▸ **Supplied material**:
○ ○ ○ ○ ○

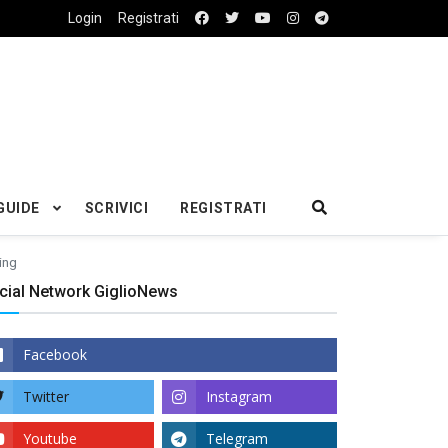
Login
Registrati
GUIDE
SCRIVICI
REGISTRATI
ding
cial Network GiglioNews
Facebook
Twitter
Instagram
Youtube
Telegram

○ ○ ○ ○ ○

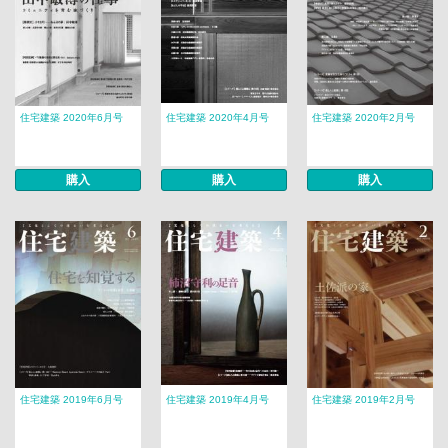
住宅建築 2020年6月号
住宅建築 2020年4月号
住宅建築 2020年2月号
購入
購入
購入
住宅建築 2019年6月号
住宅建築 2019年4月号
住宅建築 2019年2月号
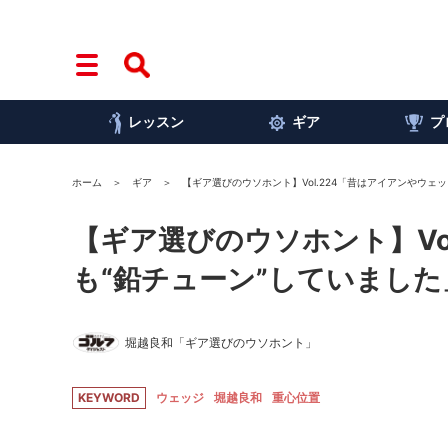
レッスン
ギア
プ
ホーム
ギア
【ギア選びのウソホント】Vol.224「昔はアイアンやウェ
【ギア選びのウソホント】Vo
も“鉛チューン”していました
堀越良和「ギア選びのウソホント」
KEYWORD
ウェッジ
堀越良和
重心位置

○ ○ ○ ○ ○

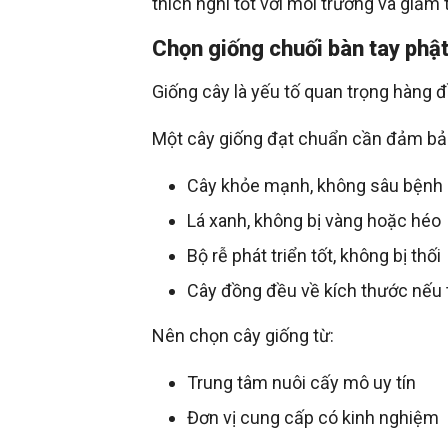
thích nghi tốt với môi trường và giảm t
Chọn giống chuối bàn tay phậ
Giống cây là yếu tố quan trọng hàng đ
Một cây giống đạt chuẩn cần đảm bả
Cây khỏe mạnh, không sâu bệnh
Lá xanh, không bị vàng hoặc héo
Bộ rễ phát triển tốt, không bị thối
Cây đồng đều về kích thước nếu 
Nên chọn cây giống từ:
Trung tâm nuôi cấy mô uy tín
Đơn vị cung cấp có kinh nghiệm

○ ○ ○ ○ ○

▸ **Exercise**: Locate every line in the material above that contains the string "ギア選びのウソホント" and copy each of those lines. Letter case must match.

▸ **Answer to the problem**:
【ギア選びのウソホント】Vol.224「昔はアイアンやウェ
【ギア選びのウソホント】Vo
堀越良和「ギア選びのウソホント」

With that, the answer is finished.